There is an innovation competition across the land, and the various houses compete. All the ideas have been collected and scored, and now is the time to calculate the results to find out the most innovative house.
Each idea is scored by a random group of people. The number of scorers is different for each idea. There might be only one scorer, or there might be many. Unfortunately some scores were lost and were replaced by nulls. These scores should be ignored entirely. Ideas with no scores are entirely excluded from consideration. The total score of each idea is the average of all its scores.
Ideas are submitted by people, and people are affiliated with houses, therefore ideas are credited to houses.
Some people are affiliated with no house, in which case they should be counted as if in the house 'Free folk'.
Some people are affiliated with more than one house, in which case the idea is credited to each and every one of the affiliated houses. For example, if user A is affiliated with houses X and Y, and they have submitted an idea that has a total score of 5.7, both house X and Y will add a score of 5.7 in their tally.

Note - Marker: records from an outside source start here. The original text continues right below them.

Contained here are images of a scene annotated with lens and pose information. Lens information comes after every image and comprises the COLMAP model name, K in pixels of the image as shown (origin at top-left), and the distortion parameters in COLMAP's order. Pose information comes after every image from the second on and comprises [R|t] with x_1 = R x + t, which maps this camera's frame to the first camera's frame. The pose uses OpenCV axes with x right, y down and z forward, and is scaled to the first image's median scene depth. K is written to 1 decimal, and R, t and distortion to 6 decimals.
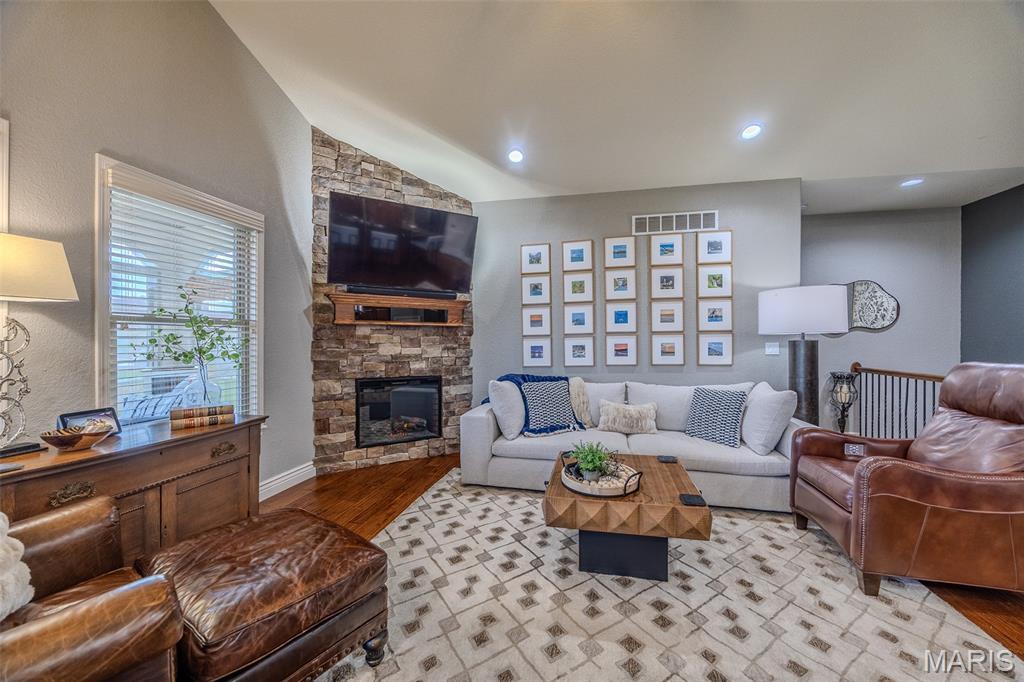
lens RADIAL K [[390.6, 0, 514.4], [0, 390.6, 340.0], [0, 0, 1]] dist [-0.001970, -0.000384]
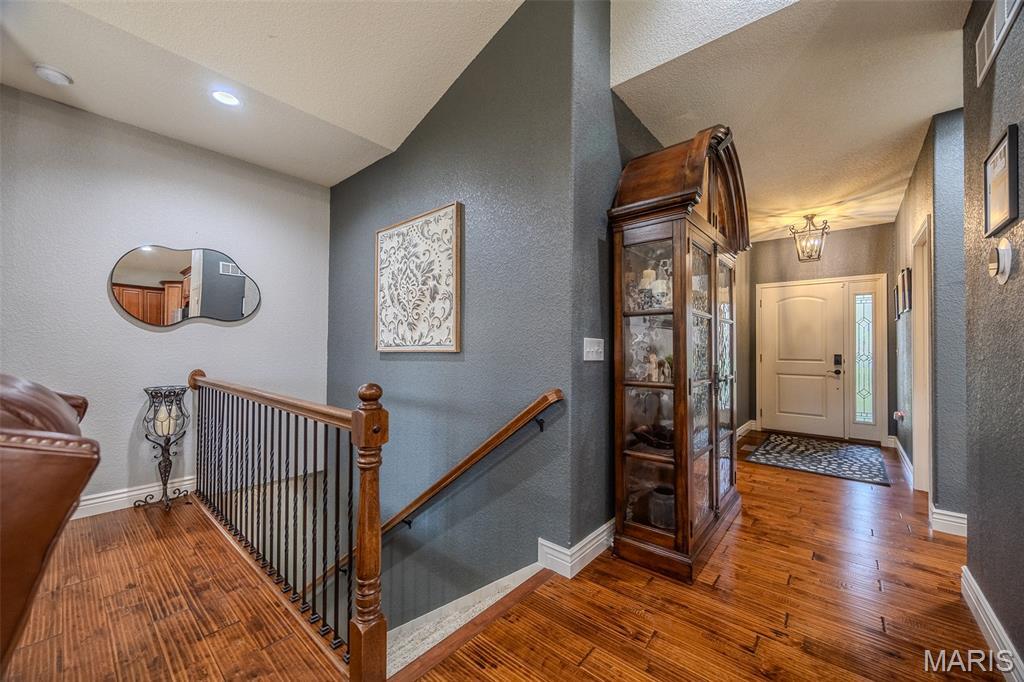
lens RADIAL K [[390.6, 0, 504.7], [0, 390.6, 344.6], [0, 0, 1]] dist [-0.001970, -0.000384]
pose [[0.483856, 0.017943, 0.874963, 0.286115], [-0.002575, 0.999815, -0.019079, 0.007130], [-0.875144, 0.006978, 0.483813, 0.347169]]
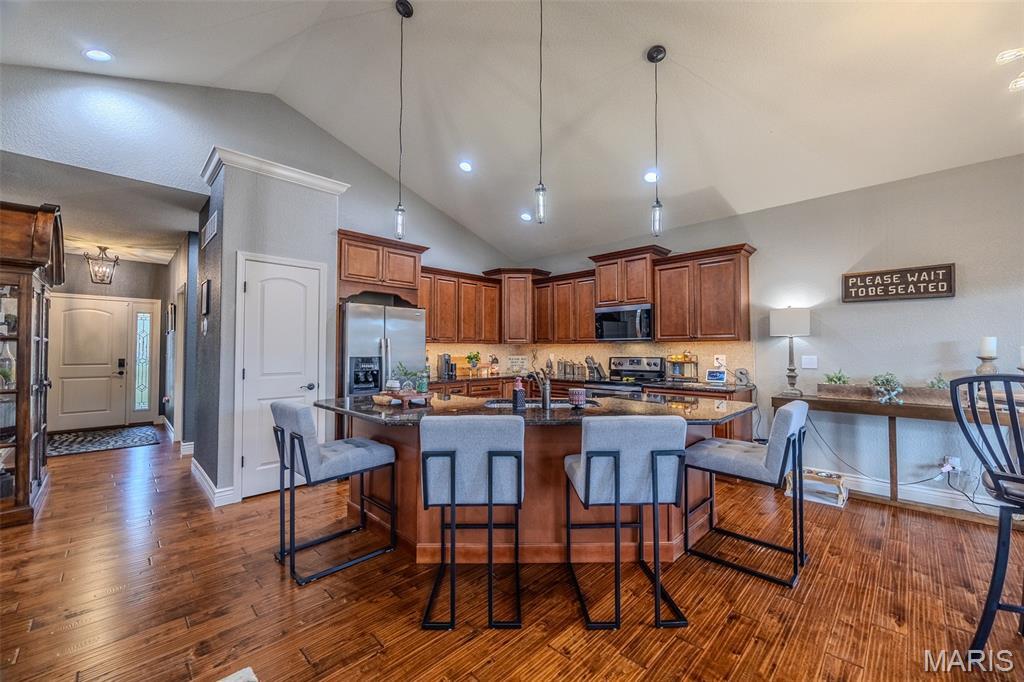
lens RADIAL K [[390.6, 0, 510.3], [0, 390.6, 343.6], [0, 0, 1]] dist [-0.001970, -0.000384]
pose [[-0.844503, 0.009933, 0.535458, 0.033520], [0.001152, 0.999859, -0.016732, -0.006029], [-0.535549, -0.013514, -0.844396, 0.419894]]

The innovation score of a house is the median of the scores of all the ideas submitted by people affiliated with this house. Higher is better.
The innovation committee expects some results in order to make their decision, but they don't know what format exactly they prefer. You are therefore free to choose your own output format for the results.

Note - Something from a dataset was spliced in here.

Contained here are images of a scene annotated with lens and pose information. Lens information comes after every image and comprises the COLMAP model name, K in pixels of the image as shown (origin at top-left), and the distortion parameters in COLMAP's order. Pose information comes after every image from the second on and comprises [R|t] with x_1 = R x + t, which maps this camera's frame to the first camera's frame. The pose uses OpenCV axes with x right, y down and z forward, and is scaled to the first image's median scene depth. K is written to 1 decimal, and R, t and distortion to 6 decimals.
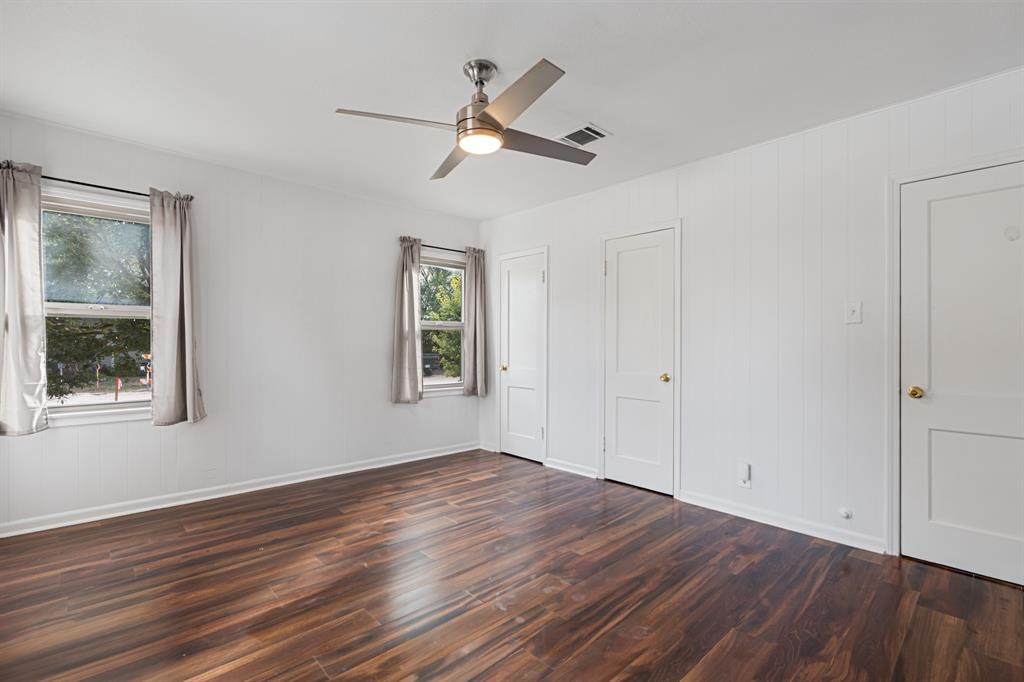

The results should include:
- a list of the houses, from most innovative to least innovative
- the innovation score of each house
- the number of ideas submitted by each house
The input data is two JSON files, and their EDN counterparts (containing the same data).
users.json
contains various users, each having an id first name,
last name, email, and potentially a list of their house
affiliation(s).
ideas.json
contains various ideas, each one having an id,
a title, a body, an author-id (pointing to one entry in the users.json
file)
and an array of numeric scores.
The readability of the code is the most important metric. Use descriptive names and add docstrings and comments as needed. Performance is not a consideration as long as the total calculation finishes within a few seconds.
You're free to use any 3rd-party library that seems suitable for the task, keeping in mind the readability constraint.
The solutions should include instructions on how to run it and get the results.
There's no need to write a test suite for this exercise -- this is not production code and it won't be judged as such.
Please excude the outdated popular reference.